Il peut y avoir un côté très réactionnaire dans le fait de prôner un retour à des choses plus simples. Mais j’adore les environnements agricoles, parce que je les trouve incroyablement «performants» et beaux. Et dans une ferme, il y a plein de manières géniales d’utiliser son temps, d’utiliser des ressources, d’utiliser son intelligence. Je trouve ça totalement fascinant. Si des gens autour de moi n’y sont jamais allés, je préfère leur dire d’aller dans une ferme plutôt qu’à Stockholm ou à Copenhague!


Le designer a trouvé un corps de ferme en Bourgogne, devenu lieu d’habitation, de fabrication et d’exposition, qu’il aménage petit à petit.

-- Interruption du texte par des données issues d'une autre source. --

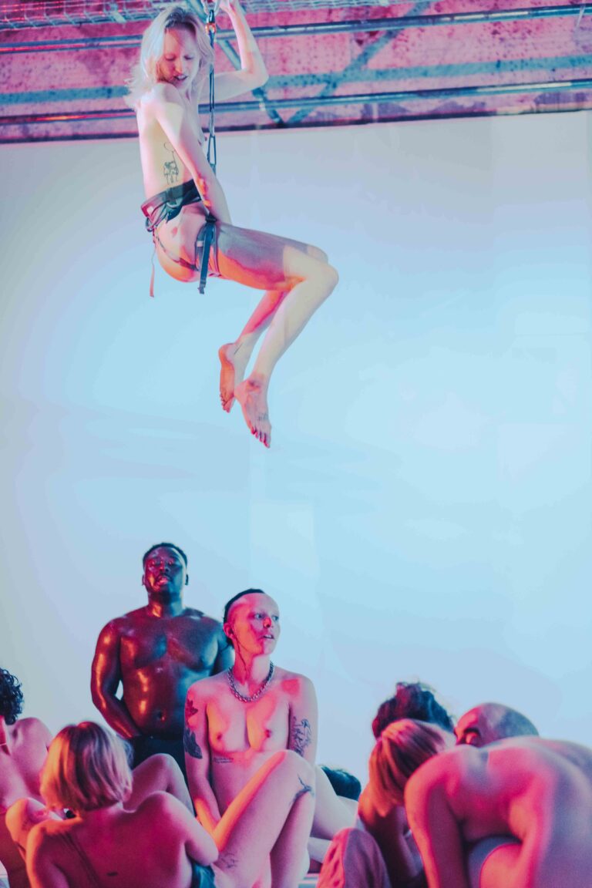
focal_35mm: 84
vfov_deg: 24.2
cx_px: 296
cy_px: 444
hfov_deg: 16.3
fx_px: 2072
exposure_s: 1/100
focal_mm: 56
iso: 1000
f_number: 1.8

Vous aviez besoin de fuir la ville?

Les gens me disent «ah, c’est un retour à la nature», mais pas vraiment… Déjà, tout mon environnement familial, en Bretagne, était paysan. À un moment, j’avais donc vraiment besoin de revenir dans ce genre d’environnement-là. Et en réalité, c’est davantage un retour à un espace agricole. La Bourgogne, c’est très loin d’être uniquement de la nature. Il faut penser élevage, viticulture, exploitation forestière… Je trouve que là-bas, comme dans d’autres endroits, les choses sont directes, transparentes, actives. Parfois, les opportunités de créer sont réduites dans les grandes villes, littéralement. Il y a plein de choses qu’on ne peut pas y faire… Comme un trou dans le sol, par exemple! 

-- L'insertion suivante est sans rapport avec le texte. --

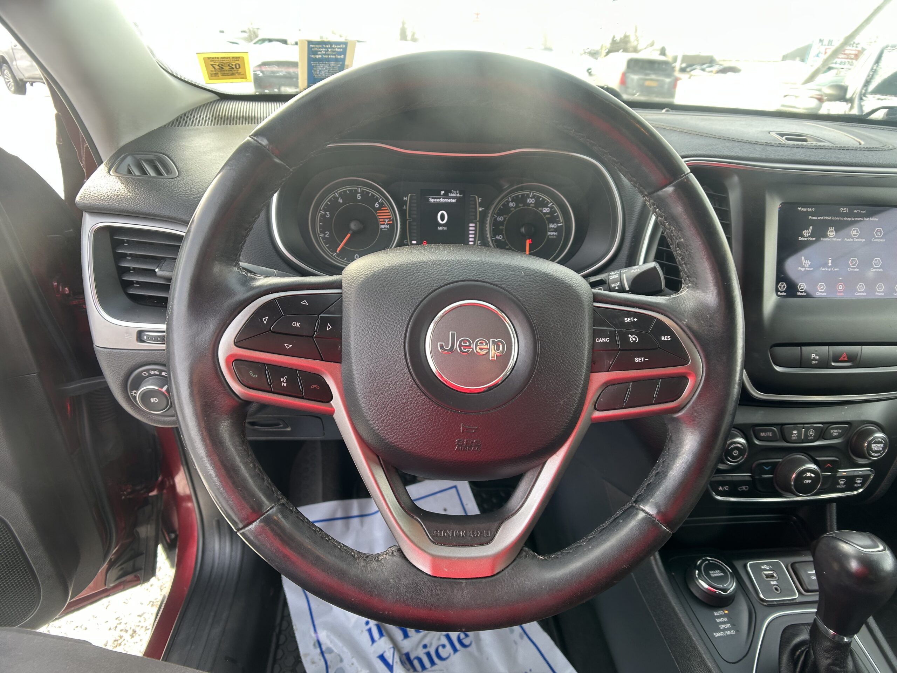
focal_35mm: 26
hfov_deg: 67.3
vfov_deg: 53.1
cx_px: 448
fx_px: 674
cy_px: 336
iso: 40
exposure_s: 1/121
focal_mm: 5.7
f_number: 1.5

Quand vous ne travaillez pas, que faites-vous pour vous déconnecter… à part des trous?

Je lis! De la science-fiction et des livres historiques principalement. Dans les deux cas, j’adore que ces genres s’attèlent à décrire la base de la civilisation: comment on mange, comment on se transporte. Et de manière plus générale, dès que je suis à la campagne, je trouve toujours le moyen de m’occuper… Ce qui est un peu un problème d’ailleurs… Je viens vraiment d’une famille obsédée par le travail. Mon père est fils de paysan et il est effrayé par la moindre oisiveté. Quand mes filles passaient quelques jours chez lui, il lui est arrivé de m’appeler pour me dire, presque paniqué: «Elles ne font rien, tes filles, elles ne veulent rien faire.» Et quand je lui demande ce qu’elles font, il me dit qu’elles lisent. Pour lui, il y a une forme d’oisiveté là-dedans. Car quand on grandit à la campagne, on va couper un arbre, on va réparer la porte, on va faire quelque chose. Donc, mine de rien, cette éducation a eu une sorte d’empreinte sur moi. Quand je suis à la campagne, j’aime avoir toujours un petit truc à faire.